Dopo Erdogan, anche al-Sisi diviene per l'Europa il "male minore". Con cui trattare. Da riempire di miliardi, con cui fare affari e un patto per la stabilizzazione della Libia. Verità e giustizia (per Giulio Regeni e per gli egiziani massacrati nelle prigioni del regime o fatti trovare cadavere sui bordi delle strade) possono attendere. All'infinito. "Sono stati quattordici mesi surreali. Noi siamo una famiglia normale catapultata in questa situazione. Non possiamo abbassare mai la guardia perché abbiamo scelto di essere dentro le cose. Per avere verità per Giulio dobbiamo agire, non basta proclamare 'verità per Giulio' e poi la bolla si sgonfia", così Paola, la madre del ricercatore in conferenza stampa, il 3 aprile scorso al Senato.

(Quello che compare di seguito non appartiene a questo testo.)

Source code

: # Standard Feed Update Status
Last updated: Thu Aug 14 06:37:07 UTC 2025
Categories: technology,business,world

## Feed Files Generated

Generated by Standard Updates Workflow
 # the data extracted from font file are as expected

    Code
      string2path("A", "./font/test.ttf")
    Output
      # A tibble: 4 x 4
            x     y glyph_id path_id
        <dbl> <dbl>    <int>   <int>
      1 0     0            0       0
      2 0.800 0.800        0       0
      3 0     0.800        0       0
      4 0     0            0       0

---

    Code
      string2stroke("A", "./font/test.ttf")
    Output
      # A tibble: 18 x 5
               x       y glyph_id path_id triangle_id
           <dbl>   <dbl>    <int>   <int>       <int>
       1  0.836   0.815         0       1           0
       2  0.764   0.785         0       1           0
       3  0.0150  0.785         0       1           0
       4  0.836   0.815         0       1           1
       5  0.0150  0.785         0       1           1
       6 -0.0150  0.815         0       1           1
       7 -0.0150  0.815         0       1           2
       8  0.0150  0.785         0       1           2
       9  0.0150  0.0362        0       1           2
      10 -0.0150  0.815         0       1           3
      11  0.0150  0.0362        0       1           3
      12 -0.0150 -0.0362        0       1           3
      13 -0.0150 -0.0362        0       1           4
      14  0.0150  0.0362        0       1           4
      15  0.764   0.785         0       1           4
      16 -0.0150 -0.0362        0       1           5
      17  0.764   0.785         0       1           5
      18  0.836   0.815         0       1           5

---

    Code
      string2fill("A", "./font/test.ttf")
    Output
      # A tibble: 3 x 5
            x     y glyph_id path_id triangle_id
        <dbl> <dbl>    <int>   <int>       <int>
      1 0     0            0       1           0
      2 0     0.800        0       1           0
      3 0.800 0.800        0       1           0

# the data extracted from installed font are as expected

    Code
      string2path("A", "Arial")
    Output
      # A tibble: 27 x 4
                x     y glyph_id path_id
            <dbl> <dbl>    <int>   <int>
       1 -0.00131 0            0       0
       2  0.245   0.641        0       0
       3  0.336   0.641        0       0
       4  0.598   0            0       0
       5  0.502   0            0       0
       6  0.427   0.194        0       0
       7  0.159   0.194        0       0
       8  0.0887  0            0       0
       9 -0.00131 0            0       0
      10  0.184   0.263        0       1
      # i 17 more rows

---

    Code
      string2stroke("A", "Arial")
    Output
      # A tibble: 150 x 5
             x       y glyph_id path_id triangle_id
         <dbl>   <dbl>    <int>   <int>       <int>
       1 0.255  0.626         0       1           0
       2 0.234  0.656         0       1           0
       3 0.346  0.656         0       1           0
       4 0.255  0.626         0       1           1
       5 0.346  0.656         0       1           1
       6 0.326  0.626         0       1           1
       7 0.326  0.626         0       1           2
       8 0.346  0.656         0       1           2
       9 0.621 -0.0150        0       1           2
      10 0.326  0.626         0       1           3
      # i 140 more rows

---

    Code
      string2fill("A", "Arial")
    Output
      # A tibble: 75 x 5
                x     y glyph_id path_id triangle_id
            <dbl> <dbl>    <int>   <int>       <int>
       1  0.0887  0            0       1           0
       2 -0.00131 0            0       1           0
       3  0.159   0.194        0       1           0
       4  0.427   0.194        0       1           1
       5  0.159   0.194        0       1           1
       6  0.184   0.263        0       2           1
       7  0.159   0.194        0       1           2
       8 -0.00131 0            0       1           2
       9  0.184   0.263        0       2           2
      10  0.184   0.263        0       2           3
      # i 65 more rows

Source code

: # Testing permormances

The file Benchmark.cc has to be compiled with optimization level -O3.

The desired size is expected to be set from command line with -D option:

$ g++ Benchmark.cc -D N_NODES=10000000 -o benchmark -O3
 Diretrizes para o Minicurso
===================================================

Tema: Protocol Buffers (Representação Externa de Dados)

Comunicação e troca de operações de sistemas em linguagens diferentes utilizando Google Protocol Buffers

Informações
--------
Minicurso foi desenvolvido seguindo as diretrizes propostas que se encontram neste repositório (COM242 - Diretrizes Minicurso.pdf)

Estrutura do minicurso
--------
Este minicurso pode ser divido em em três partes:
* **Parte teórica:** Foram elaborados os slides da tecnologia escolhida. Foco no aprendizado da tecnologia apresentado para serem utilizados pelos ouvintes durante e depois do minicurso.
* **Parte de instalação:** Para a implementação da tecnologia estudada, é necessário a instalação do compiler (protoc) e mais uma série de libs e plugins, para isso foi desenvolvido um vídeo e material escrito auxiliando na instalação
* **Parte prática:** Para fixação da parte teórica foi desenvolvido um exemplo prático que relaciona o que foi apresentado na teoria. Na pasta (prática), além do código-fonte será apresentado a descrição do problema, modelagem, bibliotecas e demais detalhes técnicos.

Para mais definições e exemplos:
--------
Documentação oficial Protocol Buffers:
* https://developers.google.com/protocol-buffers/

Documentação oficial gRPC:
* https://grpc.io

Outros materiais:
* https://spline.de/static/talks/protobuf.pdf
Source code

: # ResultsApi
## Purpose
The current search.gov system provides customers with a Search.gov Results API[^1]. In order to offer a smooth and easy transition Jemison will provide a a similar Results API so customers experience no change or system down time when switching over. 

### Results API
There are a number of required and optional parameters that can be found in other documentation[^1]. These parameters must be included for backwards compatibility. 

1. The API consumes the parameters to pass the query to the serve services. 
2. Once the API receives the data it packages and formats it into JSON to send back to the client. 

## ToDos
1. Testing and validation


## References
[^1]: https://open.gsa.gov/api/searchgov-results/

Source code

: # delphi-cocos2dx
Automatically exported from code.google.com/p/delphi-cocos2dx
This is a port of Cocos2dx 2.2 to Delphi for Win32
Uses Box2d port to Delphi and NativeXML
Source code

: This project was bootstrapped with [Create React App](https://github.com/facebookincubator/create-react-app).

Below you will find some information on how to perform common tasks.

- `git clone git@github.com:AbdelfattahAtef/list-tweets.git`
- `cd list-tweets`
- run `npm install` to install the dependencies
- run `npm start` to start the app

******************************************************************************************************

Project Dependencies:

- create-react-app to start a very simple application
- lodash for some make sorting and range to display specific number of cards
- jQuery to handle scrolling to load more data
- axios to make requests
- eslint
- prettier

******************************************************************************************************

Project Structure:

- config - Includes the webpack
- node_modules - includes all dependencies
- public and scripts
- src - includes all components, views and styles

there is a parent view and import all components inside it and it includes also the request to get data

Il padre del giovane dottorando ha chiesto che "non venga rinviato l'ambasciatore e questo esempio sia seguito anche da altri paesi europei. Abbiamo avuto rassicurazioni dal premier Gentiloni. Continuiamo a confidare nelle nostre istituzioni". Claudio Regeni ricorda come con l'Egitto "gli scambi commerciali vadano a gonfie vele". "Abbiamo diritto alla verità per la nostra dignità ma anche per guardare negli occhi a testa alta i tanti giovani che stanno seguendo questa vicenda e ci stanno scrivendo – affermava Paola Regeni -. Pochi giorni fa si è celebrato l'anniversario dei Trattati di Roma – aggiungeva – ma se non cerchiamo la verità cosa insegneremo a questi ragazzi, che sono già della generazione post Erasmus, dei valori dell'Europa?". Non sono solo le parole di una madre e di un padre straziati dal dolore. Sono questo, certamente, ma anche altro: le considerazioni di due cittadini che chiedono, con coraggio e dignità, al proprio Paese di mantenere la schiena diritta e di ricordare ad una Europa smemorata, che Giulio Regeni era un cittadino europeo, non solo sul passaporto ma per le sue esperienze di studio, per i valori che hanno permeato la sua attività di ricercatore. Quattro mesi dopo quell'incontro con la stampa, non è accaduto niente di così significativo da giustificare una normalizzazione dei rapporti tra l'Italia e l'Egitto. "Giulio – ha ricordato in più occasioni la madre Paola - poteva aiutare l'Egitto, il Medio Oriente, studiava il sindacato, l'emarginazione. Un italiano che poteva fare tanto e non avremo più. E io continuerò a dire: verità per Giulio". Una verità che le alte sfere del Cairo non vogliono svelare.
La famiglia Regeni ha definito la decisione preferragostana presa dal Governo come una "resa incondizionata" dell'Italia. Più che una resa è un "baratto". La mancata verità per sancire un patto con Haftar favorito da al-Sisi. Più che una resa, è la vergogna della "realpolitik".